Italy has never run out of ICU beds. There have been sporadic and garbled reports of temporary shortages in Lombardy specifically, alleviated by patient transfers and ward conversions, and some of those reports were contradictory (e.g. doctors or mayors saying they were rationing care but other more senior healthcare leaders saying they weren't).
The UK had a hospital that hit capacity temporarily but it only lasted 12 hours before transfers reduced the pressure again.
We'll be seeing a lot of activity like that in the next weeks - reports that hospitals are full, then they stop being full as more capacity is added or patients are rebalanced onto other hospitals. The assumption of total ICU exhaustion seems to have been based on the assumption of uniform case growth everywhere which isn't happening, and perhaps also an inability to quickly add capacity.
Not necessarily. If transmissibility is high, you could be seeing close to the peak.
The data out of NY that makes me most suspicious of this new model is actually the 72% negative rate on tests. I would expect that to be a lot lower. But that's just a gut feeling.

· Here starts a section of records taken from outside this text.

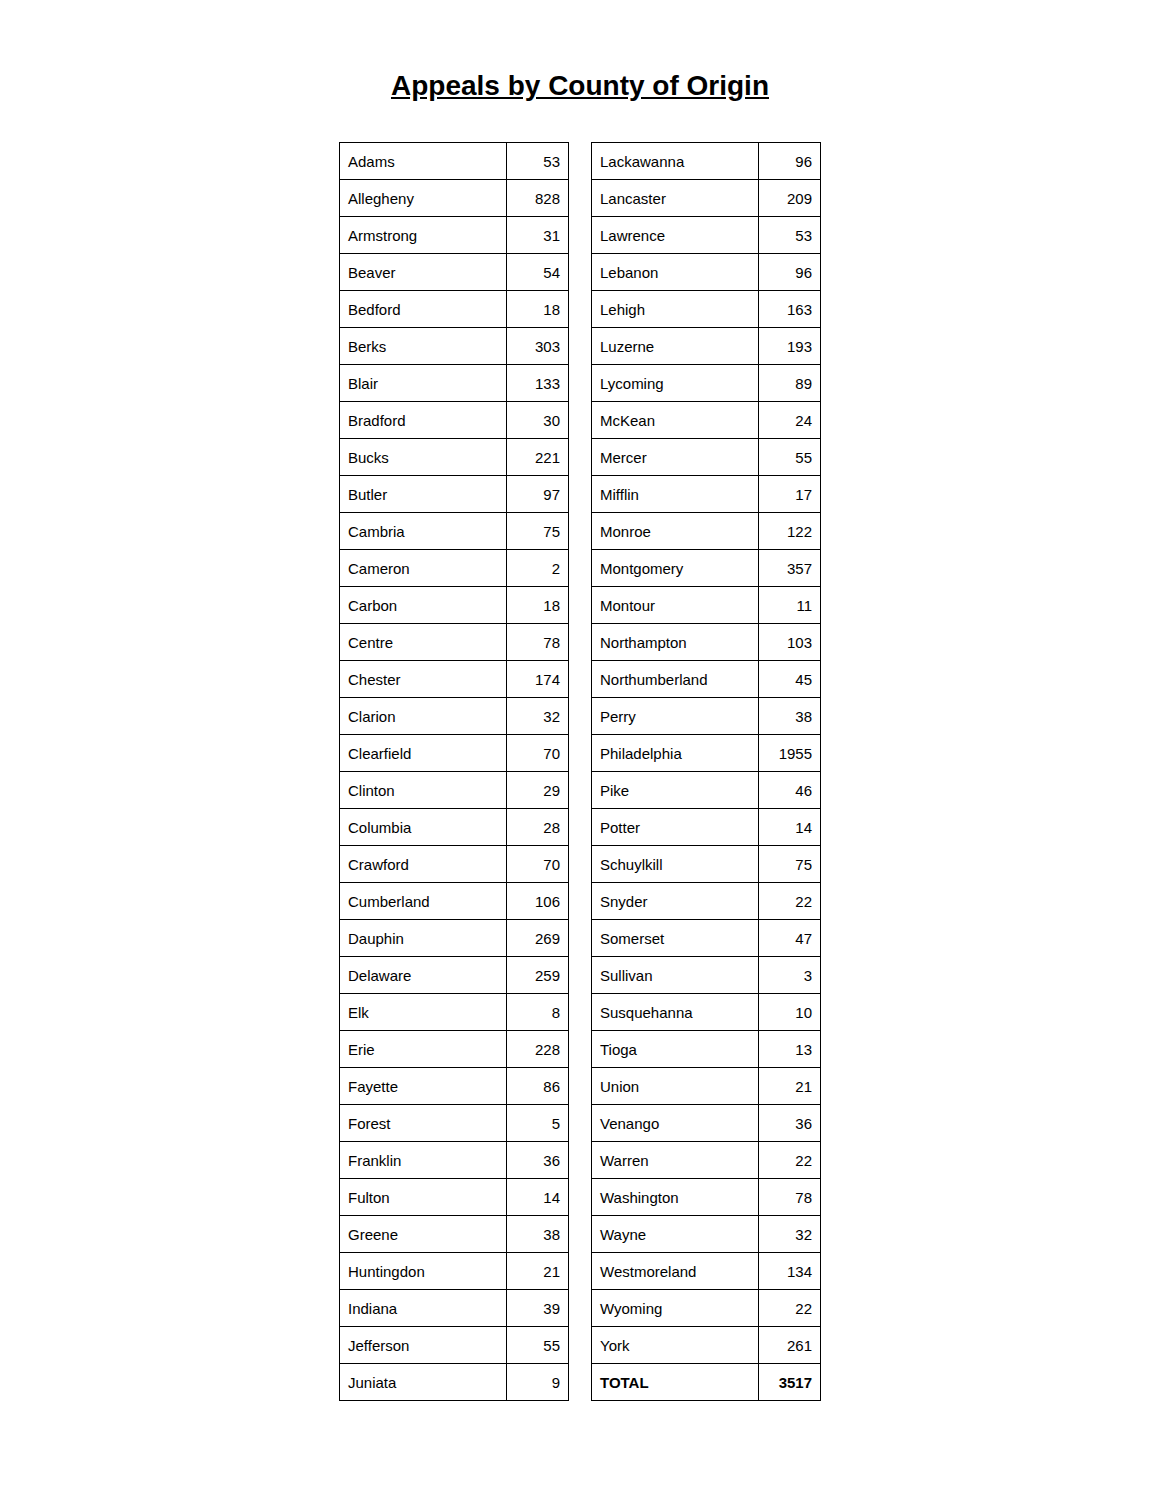Appeals by County of Origin
| Adams | 53 | | Lackawanna | 96 |
| Allegheny | 828 | | Lancaster | 209 |
| Armstrong | 31 | | Lawrence | 53 |
| Beaver | 54 | | Lebanon | 96 |
| Bedford | 18 | | Lehigh | 163 |
| Berks | 303 | | Luzerne | 193 |
| Blair | 133 | | Lycoming | 89 |
| Bradford | 30 | | McKean | 24 |
| Bucks | 221 | | Mercer | 55 |
| Butler | 97 | | Mifflin | 17 |
| Cambria | 75 | | Monroe | 122 |
| Cameron | 2 | | Montgomery | 357 |
| Carbon | 18 | | Montour | 11 |
| Centre | 78 | | Northampton | 103 |
| Chester | 174 | | Northumberland | 45 |
| Clarion | 32 | | Perry | 38 |
| Clearfield | 70 | | Philadelphia | 1955 |
| Clinton | 29 | | Pike | 46 |
| Columbia | 28 | | Potter | 14 |
| Crawford | 70 | | Schuylkill | 75 |
| Cumberland | 106 | | Snyder | 22 |
| Dauphin | 269 | | Somerset | 47 |
| Delaware | 259 | | Sullivan | 3 |
| Elk | 8 | | Susquehanna | 10 |
| Erie | 228 | | Tioga | 13 |
| Fayette | 86 | | Union | 21 |
| Forest | 5 | | Venango | 36 |
| Franklin | 36 | | Warren | 22 |
| Fulton | 14 | | Washington | 78 |
| Greene | 38 | | Wayne | 32 |
| Huntingdon | 21 | | Westmoreland | 134 |
| Indiana | 39 | | Wyoming | 22 |
| Jefferson | 55 | | York | 261 |
| Juniata | 9 | | TOTAL | 3517 |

Half of those 72% may have had it three weeks ago and are a-ok now. Without testing for antibodies, all we can say is they do not _currently actively have an infection._
It does indeed, or what we are seeing in New York. I'm very skeptical of this, though it would of course be great news if it was true. I can't help but have whiplash from the fact that the UK seems to have gone from an attitude of we're going to be fine, to we're all going to die, to now it's going to be fine again.

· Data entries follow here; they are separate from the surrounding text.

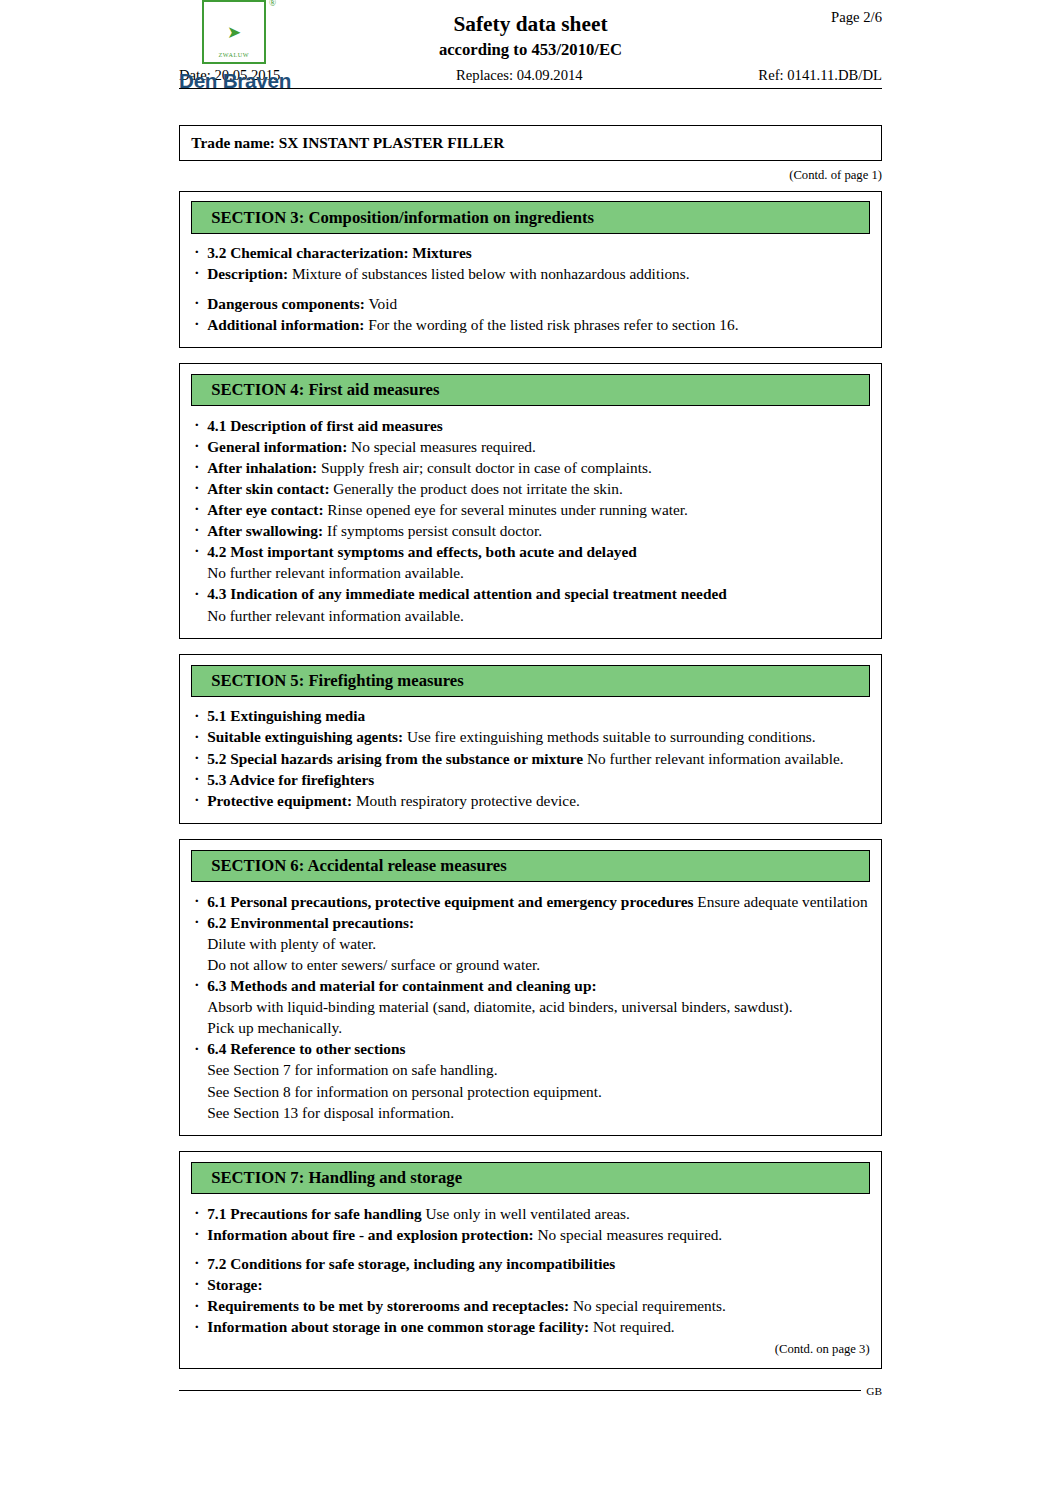® ➤ ZWALUW
Den Braven
Page 2/6
Safety data sheet
according to 453/2010/EC
Date: 20.05.2015 Replaces: 04.09.2014 Ref: 0141.11.DB/DL
Trade name: SX INSTANT PLASTER FILLER
(Contd. of page 1)
SECTION 3: Composition/information on ingredients
3.2 Chemical characterization: Mixtures
Description: Mixture of substances listed below with nonhazardous additions.
Dangerous components: Void
Additional information: For the wording of the listed risk phrases refer to section 16.
SECTION 4: First aid measures
4.1 Description of first aid measures
General information: No special measures required.
After inhalation: Supply fresh air; consult doctor in case of complaints.
After skin contact: Generally the product does not irritate the skin.
After eye contact: Rinse opened eye for several minutes under running water.
After swallowing: If symptoms persist consult doctor.
4.2 Most important symptoms and effects, both acute and delayed
No further relevant information available.
4.3 Indication of any immediate medical attention and special treatment needed
No further relevant information available.
SECTION 5: Firefighting measures
5.1 Extinguishing media
Suitable extinguishing agents: Use fire extinguishing methods suitable to surrounding conditions.
5.2 Special hazards arising from the substance or mixture No further relevant information available.
5.3 Advice for firefighters
Protective equipment: Mouth respiratory protective device.
SECTION 6: Accidental release measures
6.1 Personal precautions, protective equipment and emergency procedures Ensure adequate ventilation
6.2 Environmental precautions:
Dilute with plenty of water.
Do not allow to enter sewers/ surface or ground water.
6.3 Methods and material for containment and cleaning up:
Absorb with liquid-binding material (sand, diatomite, acid binders, universal binders, sawdust).
Pick up mechanically.
6.4 Reference to other sections
See Section 7 for information on safe handling.
See Section 8 for information on personal protection equipment.
See Section 13 for disposal information.
SECTION 7: Handling and storage
7.1 Precautions for safe handling Use only in well ventilated areas.
Information about fire - and explosion protection: No special measures required.
7.2 Conditions for safe storage, including any incompatibilities
Storage:
Requirements to be met by storerooms and receptacles: No special requirements.
Information about storage in one common storage facility: Not required.
(Contd. on page 3)
GB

Edit: I think it is important to keep in mind that Italy's deaths per day are still going up. The growth has slowed and hopefully we are about to see the peak but it still hasn't come. Most western countries are on the same growth rate as Italy, there is no reason right now to think we won't see something similar happen all over the world.

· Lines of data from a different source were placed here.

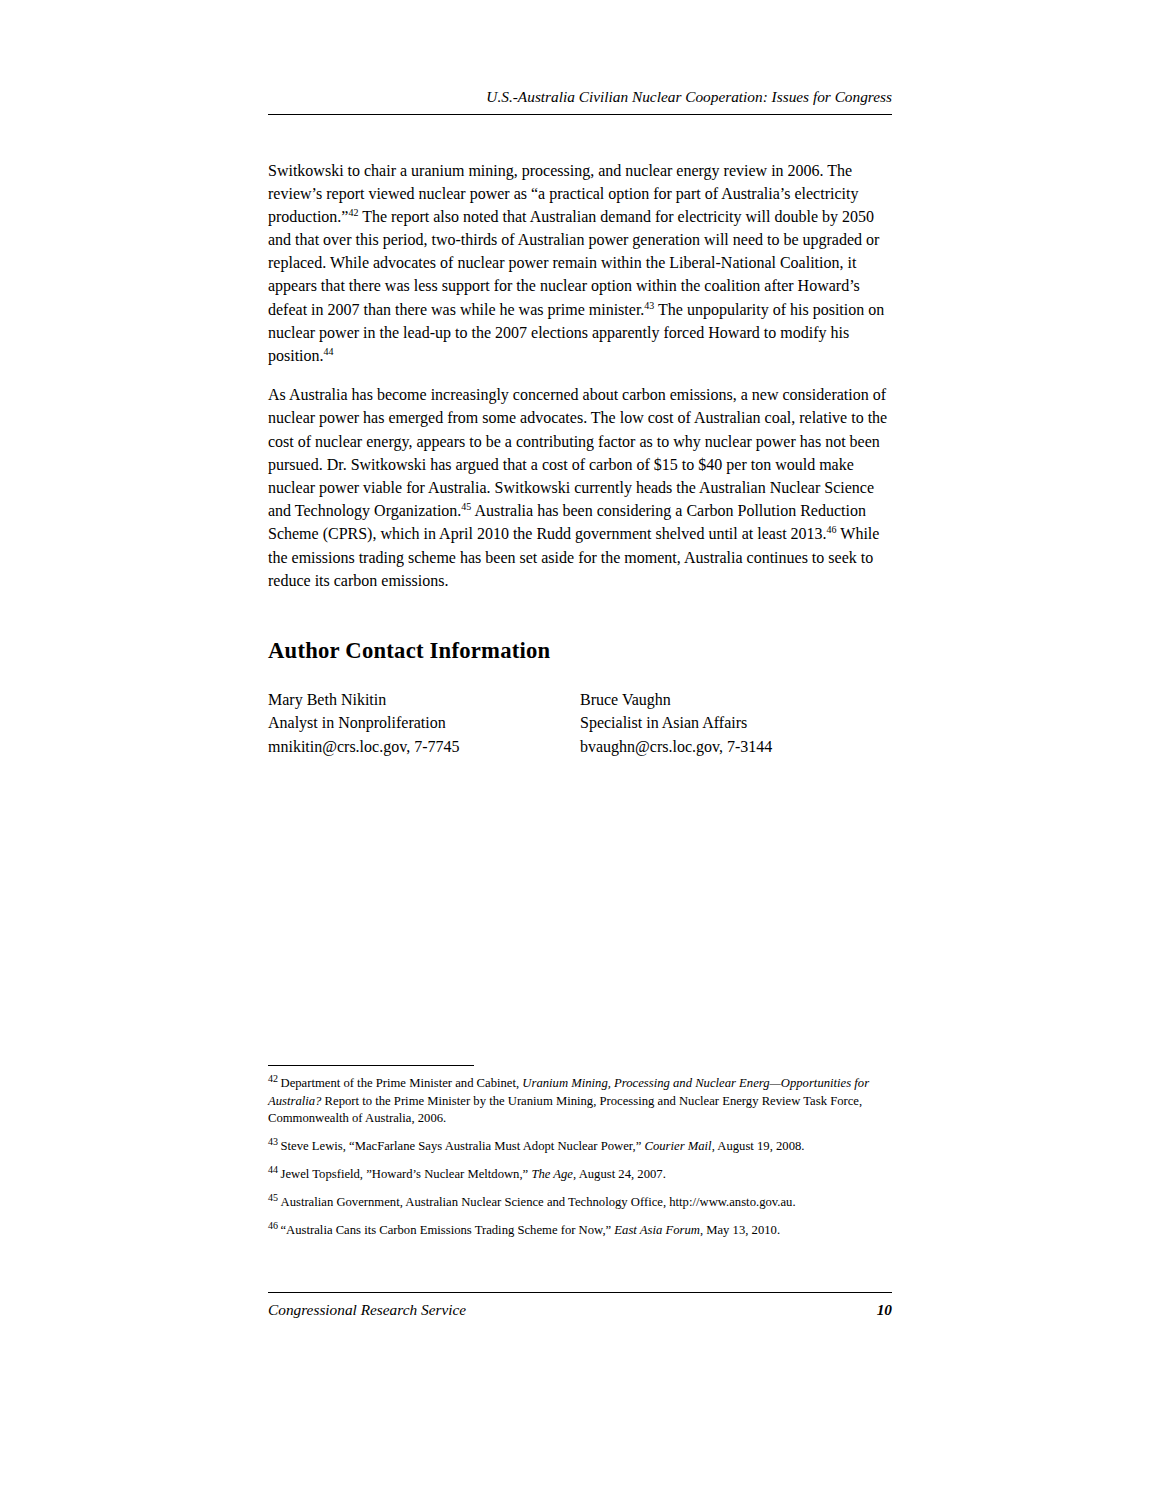U.S.-Australia Civilian Nuclear Cooperation: Issues for Congress
Switkowski to chair a uranium mining, processing, and nuclear energy review in 2006. The review’s report viewed nuclear power as “a practical option for part of Australia’s electricity production.”42 The report also noted that Australian demand for electricity will double by 2050 and that over this period, two-thirds of Australian power generation will need to be upgraded or replaced. While advocates of nuclear power remain within the Liberal-National Coalition, it appears that there was less support for the nuclear option within the coalition after Howard’s defeat in 2007 than there was while he was prime minister.43 The unpopularity of his position on nuclear power in the lead-up to the 2007 elections apparently forced Howard to modify his position.44
As Australia has become increasingly concerned about carbon emissions, a new consideration of nuclear power has emerged from some advocates. The low cost of Australian coal, relative to the cost of nuclear energy, appears to be a contributing factor as to why nuclear power has not been pursued. Dr. Switkowski has argued that a cost of carbon of $15 to $40 per ton would make nuclear power viable for Australia. Switkowski currently heads the Australian Nuclear Science and Technology Organization.45 Australia has been considering a Carbon Pollution Reduction Scheme (CPRS), which in April 2010 the Rudd government shelved until at least 2013.46 While the emissions trading scheme has been set aside for the moment, Australia continues to seek to reduce its carbon emissions.
Author Contact Information
| Mary Beth Nikitin Analyst in Nonproliferation mnikitin@crs.loc.gov, 7-7745 | Bruce Vaughn Specialist in Asian Affairs bvaughn@crs.loc.gov, 7-3144 |
42 Department of the Prime Minister and Cabinet, Uranium Mining, Processing and Nuclear Energ—Opportunities for Australia? Report to the Prime Minister by the Uranium Mining, Processing and Nuclear Energy Review Task Force, Commonwealth of Australia, 2006.
43 Steve Lewis, “MacFarlane Says Australia Must Adopt Nuclear Power,” Courier Mail, August 19, 2008.
44 Jewel Topsfield, ”Howard’s Nuclear Meltdown,” The Age, August 24, 2007.
45 Australian Government, Australian Nuclear Science and Technology Office, http://www.ansto.gov.au.
46“Australia Cans its Carbon Emissions Trading Scheme for Now,” East Asia Forum, May 13, 2010.
Congressional Research Service 10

The number of new case per day in Italy has stabilized at 5000 to 6000 per day.
Date Cases New Cases
March 10 9172 1797
March 11 10149 977
March 12 12462 2313
March 13 15113 2651
March 14 17660 2547
March 15 21157 3497
March 16 24747 3590
March 17 27980 3233
March 18 31506 3526
March 19 35713 4207
March 20 41035 5322
March 21 47021 5986
March 22 53578 6557
March 23 59138 5560
March 24 63927 4789
March 25 69176 5249
March 26 74386 5210
New cases isn't a good metric because of how testing can change. Deaths is more reliable metric to be used when prevalence is high, as it is in Italy and now the US.
And in the case of Italy, you would expect the new case rate to outpace itself for a long while as testing is ramped up, but even with increased testing the new case level is leveling off. This indicates an already infected populace that has since recovered.
I agree it’s hard to believe such a thing existed and undoubtedly accelerated the spread of the Wuhan Virus. Many lives could have been saved if Italy embraced social distancing instead of virtue signalling.
That'd be wonderful. But, doesn't that conflict with what we saw actually happen in Italy?